Now one idea would be that you do no secondary reads (so everything goes over a master). This would probably work in MongoDB (where you actually have a master) but not in Cassandra (where all nodes are equal). But our application runs at several independent points all over the world, so we need multi master capability.
At the moment I am not aware of a solution with Cassandra where I could update data and be sure that subsequent reads (to all of the nodes) do have the change. So how could one build an authentication on top of those NoSQL solutions where the authentication request (read) could appear on several nodes in parallel?
Thanks for your help!
With respects to Apache Cassandra:
http://wiki.apache.org/cassandra/API#ConsistencyLevel
The ConsistencyLevel is an enum that controls both read and write behavior based on in your schema definition. The different consistency levels have different meanings, depending on if you're doing a write or read operation. Note that if W + R > ReplicationFactor, where W is the number of nodes to block for on write, and R the number to block for on reads, you will have strongly consistent behavior; that is, readers will always see the most recent write. Of these, the most interesting is to do QUORUM reads and writes, which gives you consistency while still allowing availability in the face of node failures up to half of ReplicationFactor. Of course if latency is more important than consistency then you can use lower values for either or both.
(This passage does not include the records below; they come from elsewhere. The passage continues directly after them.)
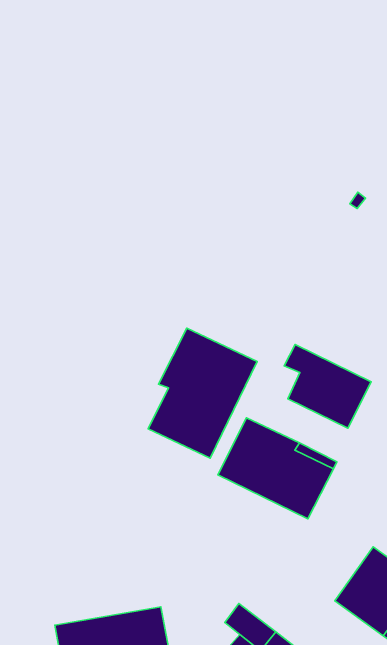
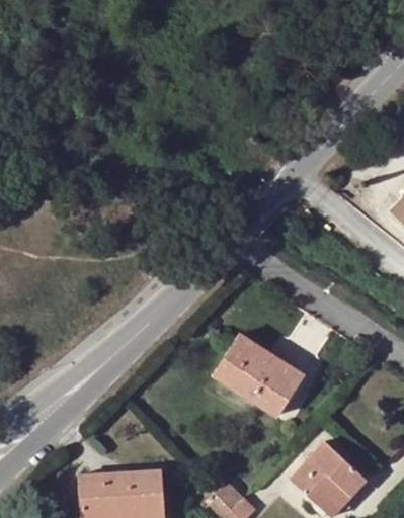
building: [148,328,257,458] -> none
building: [284,345,371,428] -> none

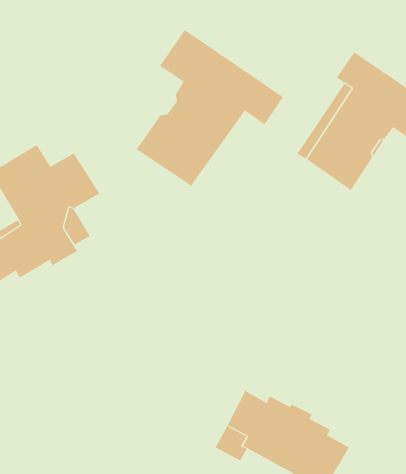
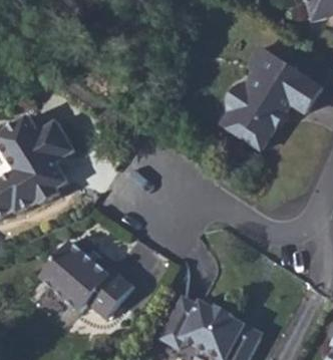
building: [136,29,284,187] -> none
building: none -> [40,241,132,319]

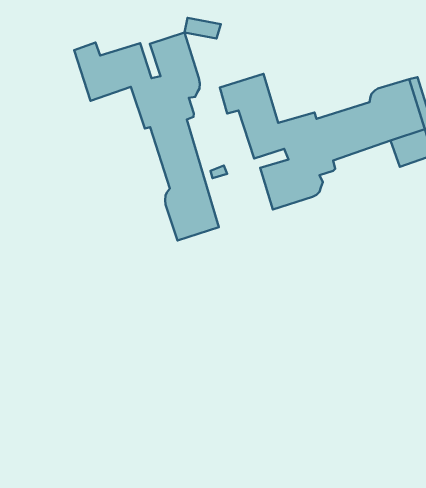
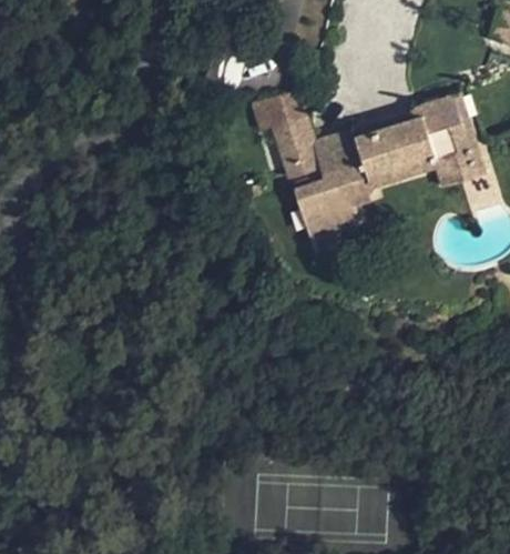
building: [74,32,219,241] -> none

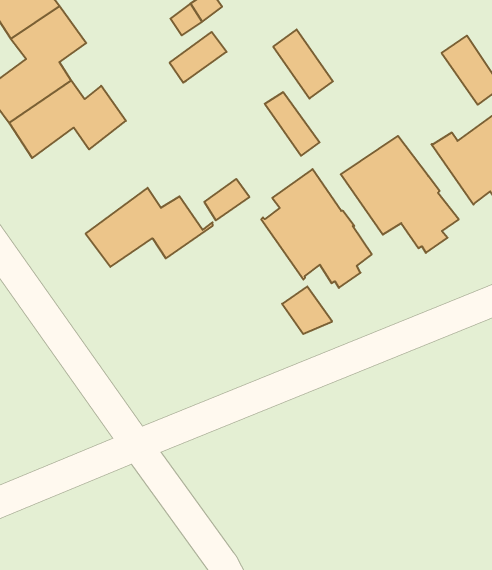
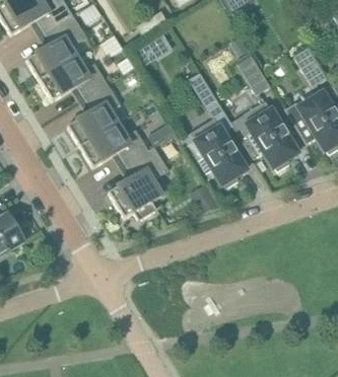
building: [273,29,333,99] -> [238,53,271,93]
building: none -> [68,82,122,146]
building: none -> [110,146,170,220]

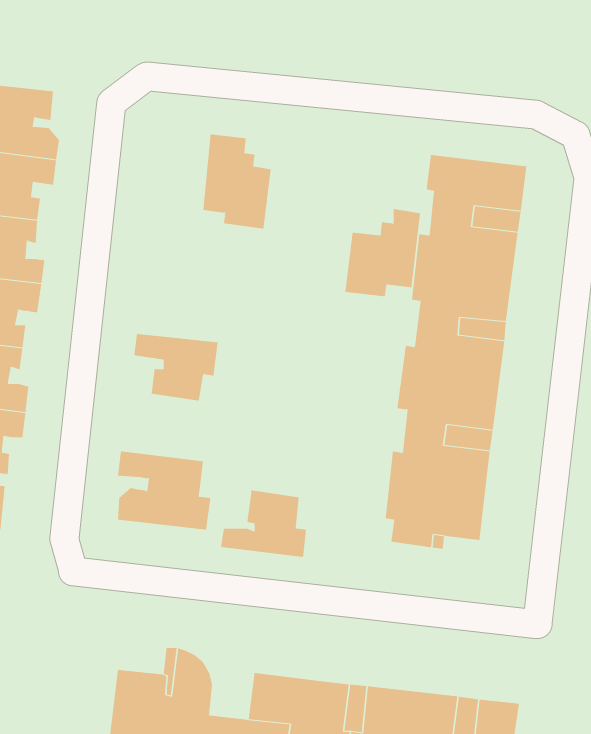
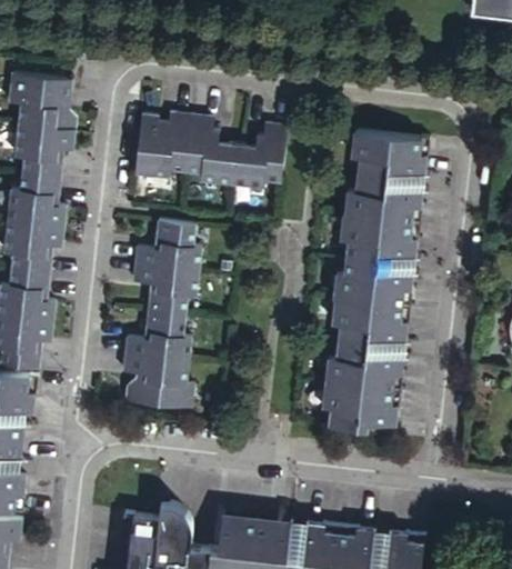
building: none -> [133,109,190,176]
building: [344,209,421,297] -> [231,120,289,187]
building: none -> [134,217,200,269]
building: [220,490,307,557] -> [122,308,188,359]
This is managed on the application side. To your question specifically, it comes down to how you design your Cassandra implementation, replication factor across the Cassandra nodes and how your application behaves on read/writes.
Write
ANY: Ensure that the write has been written to at least 1 node, including HintedHandoff recipients.
ONE: Ensure that the write has been written to at least 1 replica's commit log and memory table before responding to the client.
QUORUM: Ensure that the write has been written to N / 2 + 1 replicas before responding to the client.
LOCAL_QUORUM: Ensure that the write has been written to / 2 + 1 nodes, within the local datacenter (requires NetworkTopologyStrategy)
EACH_QUORUM: Ensure that the write has been written to / 2 + 1 nodes in each datacenter (requires NetworkTopologyStrategy)
ALL: Ensure that the write is written to all N replicas before responding to the client. Any unresponsive replicas will fail the operation.
Read
ANY: Not supported. You probably want ONE instead.
ONE: Will return the record returned by the first replica to respond. A consistency check is always done in a background thread to fix any consistency issues when ConsistencyLevel.ONE is used. This means subsequent calls will have correct data even if the initial read gets an older value. (This is called ReadRepair)
QUORUM: Will query all replicas and return the record with the most recent timestamp once it has at least a majority of replicas (N / 2 + 1) reported. Again, the remaining replicas will be checked in the background.
LOCAL_QUORUM: Returns the record with the most recent timestamp once a majority of replicas within the local datacenter have replied.
EACH_QUORUM: Returns the record with the most recent timestamp once a majority of replicas within each datacenter have replied.
ALL: Will query all replicas and return the record with the most recent timestamp once all replicas have replied. Any unresponsive replicas will fail the operation.